◆ Data to process
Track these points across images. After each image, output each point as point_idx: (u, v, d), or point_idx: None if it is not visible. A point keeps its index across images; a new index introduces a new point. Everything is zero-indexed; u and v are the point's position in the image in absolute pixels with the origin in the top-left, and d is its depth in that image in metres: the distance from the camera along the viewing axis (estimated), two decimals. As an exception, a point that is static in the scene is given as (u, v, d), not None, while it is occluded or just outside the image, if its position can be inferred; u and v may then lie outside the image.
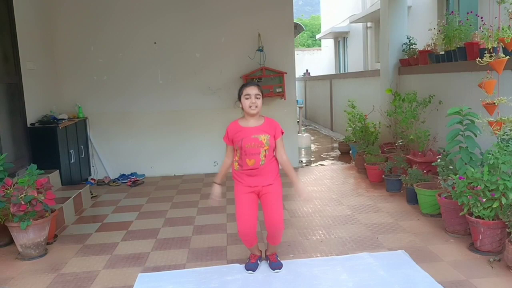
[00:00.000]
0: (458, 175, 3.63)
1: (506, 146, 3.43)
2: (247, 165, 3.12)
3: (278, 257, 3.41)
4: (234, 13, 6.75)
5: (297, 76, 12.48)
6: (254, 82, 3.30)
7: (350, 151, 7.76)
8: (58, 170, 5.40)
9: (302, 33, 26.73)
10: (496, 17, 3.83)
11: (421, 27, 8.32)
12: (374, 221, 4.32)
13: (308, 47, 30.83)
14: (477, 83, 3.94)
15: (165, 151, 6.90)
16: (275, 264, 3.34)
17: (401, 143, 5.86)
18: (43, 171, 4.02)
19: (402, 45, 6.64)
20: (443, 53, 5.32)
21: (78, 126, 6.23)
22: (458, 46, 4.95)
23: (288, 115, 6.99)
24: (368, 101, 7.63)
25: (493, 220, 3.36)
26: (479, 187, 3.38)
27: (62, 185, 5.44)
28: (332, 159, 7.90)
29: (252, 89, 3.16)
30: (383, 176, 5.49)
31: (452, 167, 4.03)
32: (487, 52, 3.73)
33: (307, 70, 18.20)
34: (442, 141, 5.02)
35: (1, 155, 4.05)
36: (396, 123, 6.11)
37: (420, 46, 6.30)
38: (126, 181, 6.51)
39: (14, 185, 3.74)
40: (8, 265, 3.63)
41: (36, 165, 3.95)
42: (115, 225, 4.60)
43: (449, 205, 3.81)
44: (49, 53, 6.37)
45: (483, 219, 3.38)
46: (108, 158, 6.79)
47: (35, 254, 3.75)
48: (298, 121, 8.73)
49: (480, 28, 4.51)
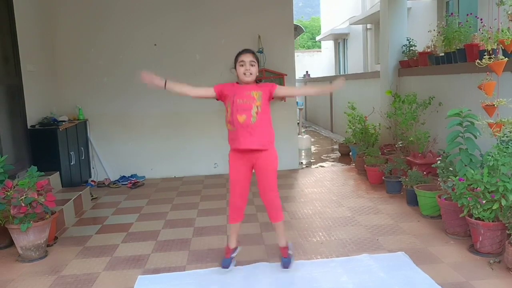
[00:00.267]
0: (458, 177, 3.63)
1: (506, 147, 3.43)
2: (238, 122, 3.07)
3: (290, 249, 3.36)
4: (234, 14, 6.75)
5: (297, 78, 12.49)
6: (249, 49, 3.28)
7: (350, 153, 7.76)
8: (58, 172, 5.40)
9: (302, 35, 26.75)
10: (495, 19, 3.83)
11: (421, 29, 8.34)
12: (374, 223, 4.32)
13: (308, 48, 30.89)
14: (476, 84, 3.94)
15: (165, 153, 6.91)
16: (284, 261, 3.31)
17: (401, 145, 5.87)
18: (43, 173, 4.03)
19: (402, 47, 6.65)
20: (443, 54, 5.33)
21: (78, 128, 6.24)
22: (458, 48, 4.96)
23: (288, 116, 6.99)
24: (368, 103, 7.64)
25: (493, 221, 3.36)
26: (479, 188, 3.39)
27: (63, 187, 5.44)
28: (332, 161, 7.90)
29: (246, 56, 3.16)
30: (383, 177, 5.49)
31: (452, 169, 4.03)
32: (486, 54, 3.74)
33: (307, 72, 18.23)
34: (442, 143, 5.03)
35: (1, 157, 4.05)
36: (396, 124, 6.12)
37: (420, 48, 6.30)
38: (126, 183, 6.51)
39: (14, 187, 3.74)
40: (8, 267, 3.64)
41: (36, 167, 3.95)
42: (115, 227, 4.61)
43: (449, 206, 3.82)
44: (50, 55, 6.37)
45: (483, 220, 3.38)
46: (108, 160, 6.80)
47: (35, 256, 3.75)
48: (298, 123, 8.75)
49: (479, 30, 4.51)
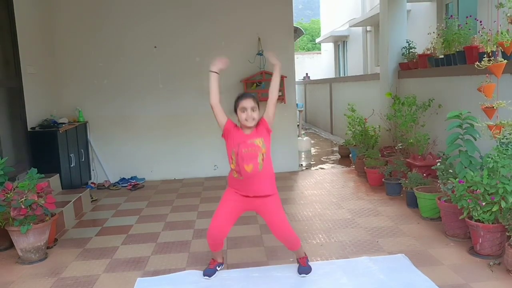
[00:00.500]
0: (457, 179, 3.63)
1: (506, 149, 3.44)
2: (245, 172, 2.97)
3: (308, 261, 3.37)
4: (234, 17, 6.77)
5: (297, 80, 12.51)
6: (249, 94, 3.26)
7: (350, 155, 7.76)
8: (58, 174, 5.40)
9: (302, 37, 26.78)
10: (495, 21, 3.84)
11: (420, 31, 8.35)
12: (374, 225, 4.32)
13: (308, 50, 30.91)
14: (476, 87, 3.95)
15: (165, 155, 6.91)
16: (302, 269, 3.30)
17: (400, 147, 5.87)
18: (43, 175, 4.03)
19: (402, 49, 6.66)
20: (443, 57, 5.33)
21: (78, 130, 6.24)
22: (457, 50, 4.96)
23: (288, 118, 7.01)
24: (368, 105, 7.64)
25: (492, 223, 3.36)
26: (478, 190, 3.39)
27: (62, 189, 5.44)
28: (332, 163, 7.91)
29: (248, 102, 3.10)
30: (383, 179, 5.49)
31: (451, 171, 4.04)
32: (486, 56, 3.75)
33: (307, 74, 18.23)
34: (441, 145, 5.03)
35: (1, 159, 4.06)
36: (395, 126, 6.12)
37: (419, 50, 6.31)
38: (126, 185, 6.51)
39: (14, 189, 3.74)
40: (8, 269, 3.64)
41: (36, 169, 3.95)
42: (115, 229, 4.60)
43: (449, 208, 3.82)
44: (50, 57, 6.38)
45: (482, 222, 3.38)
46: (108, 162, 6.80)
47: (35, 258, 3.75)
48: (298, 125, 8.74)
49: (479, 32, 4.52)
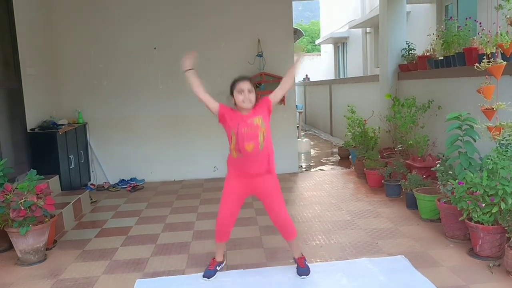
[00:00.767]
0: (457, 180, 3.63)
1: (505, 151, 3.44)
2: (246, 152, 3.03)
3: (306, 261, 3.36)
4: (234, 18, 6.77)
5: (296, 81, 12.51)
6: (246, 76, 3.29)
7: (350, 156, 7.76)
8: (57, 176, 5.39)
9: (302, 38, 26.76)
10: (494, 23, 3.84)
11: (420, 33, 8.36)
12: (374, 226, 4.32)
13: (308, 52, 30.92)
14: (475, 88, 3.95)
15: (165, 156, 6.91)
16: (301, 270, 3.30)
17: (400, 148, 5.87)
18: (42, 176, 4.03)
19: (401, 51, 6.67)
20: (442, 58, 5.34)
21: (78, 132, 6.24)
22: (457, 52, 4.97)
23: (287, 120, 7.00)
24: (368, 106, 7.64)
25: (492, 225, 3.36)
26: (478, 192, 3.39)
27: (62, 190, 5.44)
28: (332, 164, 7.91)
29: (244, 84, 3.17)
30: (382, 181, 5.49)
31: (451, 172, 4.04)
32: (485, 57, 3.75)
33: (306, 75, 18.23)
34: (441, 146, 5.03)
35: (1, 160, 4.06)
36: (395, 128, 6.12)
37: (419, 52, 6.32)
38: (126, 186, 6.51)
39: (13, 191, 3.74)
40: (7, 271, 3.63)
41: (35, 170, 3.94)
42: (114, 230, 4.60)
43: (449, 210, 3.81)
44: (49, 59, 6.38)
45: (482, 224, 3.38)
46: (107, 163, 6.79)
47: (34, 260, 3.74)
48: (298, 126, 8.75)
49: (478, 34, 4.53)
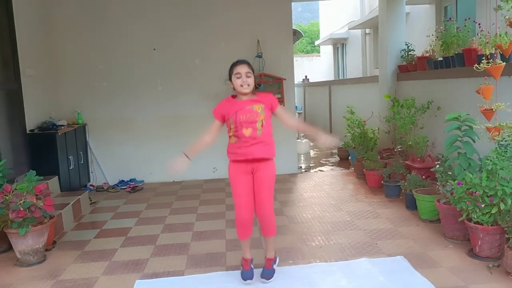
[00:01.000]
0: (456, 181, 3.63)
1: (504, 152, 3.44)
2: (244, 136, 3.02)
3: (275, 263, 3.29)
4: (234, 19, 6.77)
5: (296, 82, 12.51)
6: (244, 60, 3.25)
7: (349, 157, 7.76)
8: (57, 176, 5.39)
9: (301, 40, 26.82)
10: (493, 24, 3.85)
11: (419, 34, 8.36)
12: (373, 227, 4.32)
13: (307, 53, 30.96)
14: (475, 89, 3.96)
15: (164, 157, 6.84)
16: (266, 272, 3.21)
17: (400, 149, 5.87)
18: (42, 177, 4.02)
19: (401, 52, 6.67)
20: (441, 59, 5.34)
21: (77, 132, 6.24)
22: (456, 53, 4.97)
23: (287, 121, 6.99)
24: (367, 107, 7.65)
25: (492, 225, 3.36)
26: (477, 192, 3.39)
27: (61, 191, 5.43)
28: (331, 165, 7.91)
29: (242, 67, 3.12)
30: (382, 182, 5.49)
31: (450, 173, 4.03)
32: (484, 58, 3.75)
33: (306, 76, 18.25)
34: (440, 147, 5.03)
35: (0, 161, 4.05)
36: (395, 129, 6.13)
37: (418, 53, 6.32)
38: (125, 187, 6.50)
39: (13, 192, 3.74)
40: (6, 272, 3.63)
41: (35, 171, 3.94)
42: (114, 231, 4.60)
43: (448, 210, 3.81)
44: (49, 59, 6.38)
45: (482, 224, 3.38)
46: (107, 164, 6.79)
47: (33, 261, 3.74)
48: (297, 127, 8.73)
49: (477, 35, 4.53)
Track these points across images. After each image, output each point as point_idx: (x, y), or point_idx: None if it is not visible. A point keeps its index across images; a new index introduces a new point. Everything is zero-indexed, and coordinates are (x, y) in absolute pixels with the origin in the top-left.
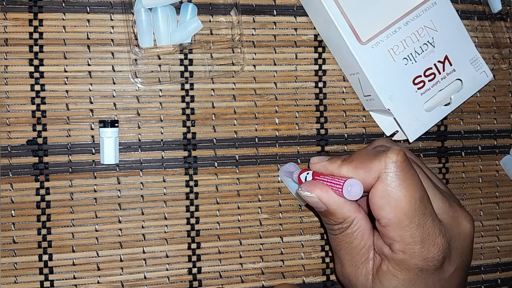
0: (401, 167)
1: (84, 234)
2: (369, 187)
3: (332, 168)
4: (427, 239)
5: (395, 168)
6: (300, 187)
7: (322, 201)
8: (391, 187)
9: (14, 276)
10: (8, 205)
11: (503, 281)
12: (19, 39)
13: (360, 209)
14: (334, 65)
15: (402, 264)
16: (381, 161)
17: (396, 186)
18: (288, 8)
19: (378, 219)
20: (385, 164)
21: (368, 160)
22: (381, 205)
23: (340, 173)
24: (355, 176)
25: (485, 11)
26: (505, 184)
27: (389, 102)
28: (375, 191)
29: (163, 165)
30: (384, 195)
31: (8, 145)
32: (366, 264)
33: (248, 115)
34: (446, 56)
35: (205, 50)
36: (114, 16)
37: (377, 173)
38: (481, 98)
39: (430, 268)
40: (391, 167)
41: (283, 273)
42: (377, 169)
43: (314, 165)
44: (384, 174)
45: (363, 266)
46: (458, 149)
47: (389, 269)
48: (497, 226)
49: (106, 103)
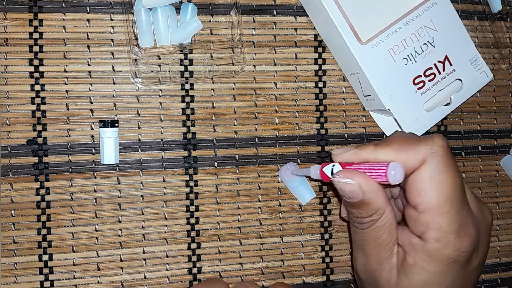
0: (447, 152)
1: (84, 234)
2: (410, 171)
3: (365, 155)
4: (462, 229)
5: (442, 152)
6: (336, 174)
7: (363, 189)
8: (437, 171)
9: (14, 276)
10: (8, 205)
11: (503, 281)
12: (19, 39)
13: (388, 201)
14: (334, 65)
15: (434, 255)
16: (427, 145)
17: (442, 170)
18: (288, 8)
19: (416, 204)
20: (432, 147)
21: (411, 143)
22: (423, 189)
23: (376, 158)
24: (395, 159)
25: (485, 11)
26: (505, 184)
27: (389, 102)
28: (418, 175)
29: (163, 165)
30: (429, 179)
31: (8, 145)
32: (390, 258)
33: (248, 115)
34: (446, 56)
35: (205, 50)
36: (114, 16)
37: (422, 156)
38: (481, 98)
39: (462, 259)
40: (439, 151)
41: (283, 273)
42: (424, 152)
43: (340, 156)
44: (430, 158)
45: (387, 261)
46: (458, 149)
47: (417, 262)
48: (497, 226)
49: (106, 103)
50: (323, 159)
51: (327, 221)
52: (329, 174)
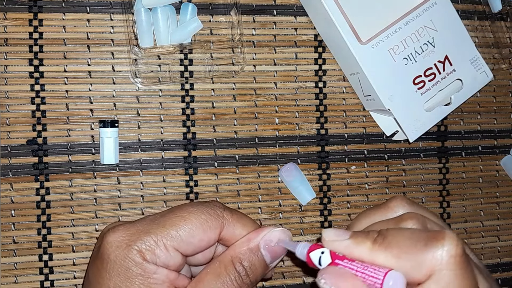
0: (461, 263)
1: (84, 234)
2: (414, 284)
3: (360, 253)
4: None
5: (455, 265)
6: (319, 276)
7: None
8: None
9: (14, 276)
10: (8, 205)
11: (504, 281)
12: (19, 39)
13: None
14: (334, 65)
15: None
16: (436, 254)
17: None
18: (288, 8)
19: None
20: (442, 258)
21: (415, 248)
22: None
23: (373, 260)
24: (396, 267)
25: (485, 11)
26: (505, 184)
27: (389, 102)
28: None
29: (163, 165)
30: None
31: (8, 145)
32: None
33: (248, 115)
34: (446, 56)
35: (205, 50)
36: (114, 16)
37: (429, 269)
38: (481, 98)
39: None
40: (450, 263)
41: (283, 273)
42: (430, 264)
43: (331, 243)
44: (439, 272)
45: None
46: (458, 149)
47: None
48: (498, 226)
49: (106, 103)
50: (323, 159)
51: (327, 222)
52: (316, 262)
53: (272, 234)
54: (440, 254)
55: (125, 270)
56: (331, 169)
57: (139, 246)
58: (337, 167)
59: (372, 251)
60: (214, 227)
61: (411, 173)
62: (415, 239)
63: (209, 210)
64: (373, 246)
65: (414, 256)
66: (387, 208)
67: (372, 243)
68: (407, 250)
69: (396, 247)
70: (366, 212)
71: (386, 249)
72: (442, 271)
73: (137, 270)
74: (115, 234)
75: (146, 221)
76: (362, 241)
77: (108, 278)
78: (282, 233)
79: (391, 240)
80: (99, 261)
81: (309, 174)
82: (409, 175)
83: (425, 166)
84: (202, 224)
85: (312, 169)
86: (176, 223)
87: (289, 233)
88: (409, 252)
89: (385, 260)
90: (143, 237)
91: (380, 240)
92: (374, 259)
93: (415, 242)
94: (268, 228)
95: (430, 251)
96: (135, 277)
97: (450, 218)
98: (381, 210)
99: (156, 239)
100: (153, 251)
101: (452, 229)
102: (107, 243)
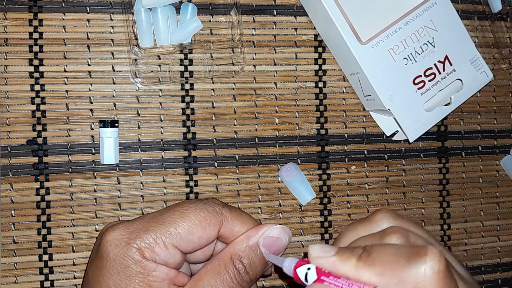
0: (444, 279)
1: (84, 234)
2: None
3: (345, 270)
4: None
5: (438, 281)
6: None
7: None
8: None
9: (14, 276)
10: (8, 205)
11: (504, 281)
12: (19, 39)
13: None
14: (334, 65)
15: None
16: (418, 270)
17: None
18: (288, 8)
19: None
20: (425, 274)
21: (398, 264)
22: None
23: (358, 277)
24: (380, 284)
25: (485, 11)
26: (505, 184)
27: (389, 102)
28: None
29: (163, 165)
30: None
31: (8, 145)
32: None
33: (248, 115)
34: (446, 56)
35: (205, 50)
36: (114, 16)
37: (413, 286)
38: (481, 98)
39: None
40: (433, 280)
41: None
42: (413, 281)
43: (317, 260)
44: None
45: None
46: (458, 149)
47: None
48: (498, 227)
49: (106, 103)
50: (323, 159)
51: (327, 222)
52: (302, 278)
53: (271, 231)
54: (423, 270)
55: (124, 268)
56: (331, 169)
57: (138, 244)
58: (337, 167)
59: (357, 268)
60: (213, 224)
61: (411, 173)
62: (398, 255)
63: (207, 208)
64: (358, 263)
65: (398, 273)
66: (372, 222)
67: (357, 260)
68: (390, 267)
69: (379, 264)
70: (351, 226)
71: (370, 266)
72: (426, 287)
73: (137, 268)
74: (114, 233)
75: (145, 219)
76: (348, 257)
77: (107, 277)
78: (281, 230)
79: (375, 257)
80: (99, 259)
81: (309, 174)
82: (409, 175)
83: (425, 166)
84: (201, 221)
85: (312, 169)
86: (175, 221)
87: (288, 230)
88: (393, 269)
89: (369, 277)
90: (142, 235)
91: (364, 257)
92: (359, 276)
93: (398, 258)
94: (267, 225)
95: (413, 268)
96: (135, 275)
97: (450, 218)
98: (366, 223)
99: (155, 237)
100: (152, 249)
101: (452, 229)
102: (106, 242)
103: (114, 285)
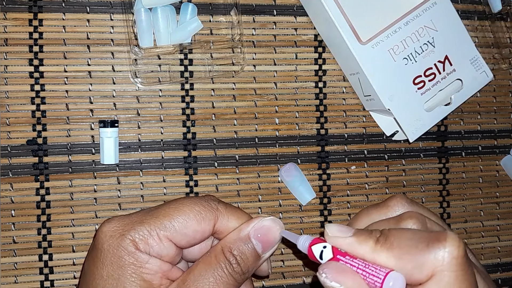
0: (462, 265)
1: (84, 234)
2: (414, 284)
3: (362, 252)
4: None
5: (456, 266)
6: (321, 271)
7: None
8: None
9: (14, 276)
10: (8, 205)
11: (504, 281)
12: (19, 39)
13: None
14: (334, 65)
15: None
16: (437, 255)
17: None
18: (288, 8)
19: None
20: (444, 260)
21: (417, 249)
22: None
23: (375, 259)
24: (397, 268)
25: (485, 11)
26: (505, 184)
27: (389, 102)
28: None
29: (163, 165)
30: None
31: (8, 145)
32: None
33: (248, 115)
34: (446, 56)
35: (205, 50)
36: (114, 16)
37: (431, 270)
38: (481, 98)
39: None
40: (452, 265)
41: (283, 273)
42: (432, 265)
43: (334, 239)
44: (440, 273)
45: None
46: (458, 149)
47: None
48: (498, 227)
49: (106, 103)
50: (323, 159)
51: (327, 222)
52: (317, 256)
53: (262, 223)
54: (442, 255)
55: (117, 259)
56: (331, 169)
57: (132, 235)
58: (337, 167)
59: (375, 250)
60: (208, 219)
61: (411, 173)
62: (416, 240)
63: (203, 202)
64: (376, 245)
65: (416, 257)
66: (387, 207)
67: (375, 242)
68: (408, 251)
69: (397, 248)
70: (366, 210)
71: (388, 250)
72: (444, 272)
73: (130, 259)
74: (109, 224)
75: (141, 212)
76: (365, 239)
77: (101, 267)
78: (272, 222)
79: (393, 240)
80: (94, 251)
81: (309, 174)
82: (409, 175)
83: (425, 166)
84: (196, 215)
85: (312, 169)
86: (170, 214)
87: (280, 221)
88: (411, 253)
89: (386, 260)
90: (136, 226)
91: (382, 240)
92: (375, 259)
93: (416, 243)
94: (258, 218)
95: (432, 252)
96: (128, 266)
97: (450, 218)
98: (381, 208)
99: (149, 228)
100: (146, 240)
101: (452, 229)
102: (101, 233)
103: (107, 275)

◆ What is needed
Exact duplication is required for the lines above, from the line that contains "67: (372, 243)" to the line that contains "86: (176, 223)", inclusive; omit all others.

◆ Written response
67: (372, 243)
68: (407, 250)
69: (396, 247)
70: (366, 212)
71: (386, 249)
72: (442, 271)
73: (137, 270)
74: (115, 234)
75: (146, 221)
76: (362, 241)
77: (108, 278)
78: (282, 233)
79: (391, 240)
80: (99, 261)
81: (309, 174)
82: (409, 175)
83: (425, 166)
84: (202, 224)
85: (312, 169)
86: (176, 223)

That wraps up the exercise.